O ambientalista sabe de cor a biografia do pernambucano. Luiz Gonzaga nascera na fazenda Caiçara, em Exu, interior de Pernambuco, no dia 13 de dezembro de 1912. O pai chamava-se Januário e a mãe, dona Santana. Teve oito irmãos: João (Joca), Zé Januário, Severino, Aluísio, Geni, Socorro, Muniz e Chiquinha. O gosto pela música herdou do pai, que tocava fole de oito baixos e consertava sanfonas. De acordo com Dimas, foi uma infância feliz, apesar da dureza da Caatinga. “Em suas músicas sempre buscou relatar a própria vida, dos parentes, dos amigos, do sertão, do Nordeste”, comentou. “Mas precisou dar uma pausa na sua carreira como sanfoneiro porque entrou no exército, onde trocou a sanfona pela corneta”.

No início dos anos 40, de mudança para a capital da República, o Rio de Janeiro, Luiz Gonzaga cantou em bares e cabarés. Vestido de terno e gravata, como era a moda entre os músicos profissionais, não empolgava ninguém. Até que, numa bela noite, conseguiu se apresentar no programa de Ary Barroso, na famosa rádio Nacional. “Tocou um estilo ainda desconhecido, o vira-e-mexe, e levou o público ao delírio”, relatou Dimas. “Luiz Gonzaga tinha visão, era um gênio. No Rio de Janeiro, logo percebeu que, para fazer sucesso, tinha que tirar o terno e assumir as raízes nordestinas. Foi assim que adotou o gibão de couro e o chapéu”.

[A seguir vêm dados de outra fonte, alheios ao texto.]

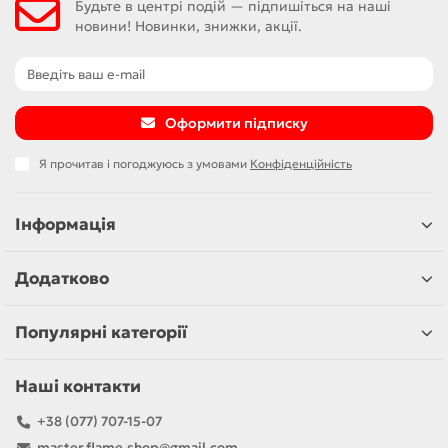
Будьте в центрі подій — підпишіться на наші
новини! Новинки, знижки, акції.
Оформити підписку
Я прочитав і погоджуюсь з умовами
Конфіденційність
Інформація
Додатково
Популярні категорії
Наші контакти
+38 (077) 707-15-07
master.flame.shop@gmail.com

De acordo com Dimas, daí em diante, Luiz Gonzaga virou o ícone que o Brasil inteiro conhece, apresentando ao país, além do baião, o xaxado, o forró coco, o arrasta pé e a marchinha junina, influenciando grandes artistas, como Raul Seixas, Alceu Valença, Geraldo Vandré, Elba Ramalho, Geraldo Azevedo, Caetano Veloso, Gilberto Gil, Tim Maia e Fagner. “Quase todos os grandes regravaram alguma música dele”. Apesar do sucesso, nunca abandonou as raízes: “Ele foi para a cidade grande, mas seu coração foi sempre do Sertão”.

Na Marquês de Sapucaí

Entre as histórias que marcaram a vida de Luiz Gonzaga, como a relação tumultuosa com o filho Gonzaguinha, Dimas mostrou uma revista trazendo os bastidores da última grande homenagem ao ídolo. Em 2012, a escola de samba Unidos da Tijuca desfilou sob o enredo “O dia em que toda a realeza desembarcou na Avenida para coroar o Rei Luiz do Sertão”. “Guardo essa revista com muito cuidado e carinho. Essa é uma peça de colecionador e poucos tiveram ou terão a oportunidade de tê-la”, explicou Dimas. “Luiz Gonzaga não foi homenageado à toa. Ele deixou um grande legado musical e de representatividade nordestina. Ressalto o quanto ele foi revolucionário para os padrões da época e sigo dizendo que por meio dele outros artistas tiveram seus trabalhos reconhecidos”.

Para levar Luiz Gonzaga para a avenida, a bateria da Unidos da Tijuca misturou forró e samba. O samba-enredo conclamou a torcida: “Canta Tijuca. Vem comemorar. Inté Asa Branca encontrar o pavão para coroar o rei do baião”. Como não podia deixar de ser, naquele ano de 2012, a escola sagrou-se campeã do carnaval carioca. “Para mim, ele vai ser sempre o maior artista brasileiro e jamais será esquecido”, finalizou Dimas.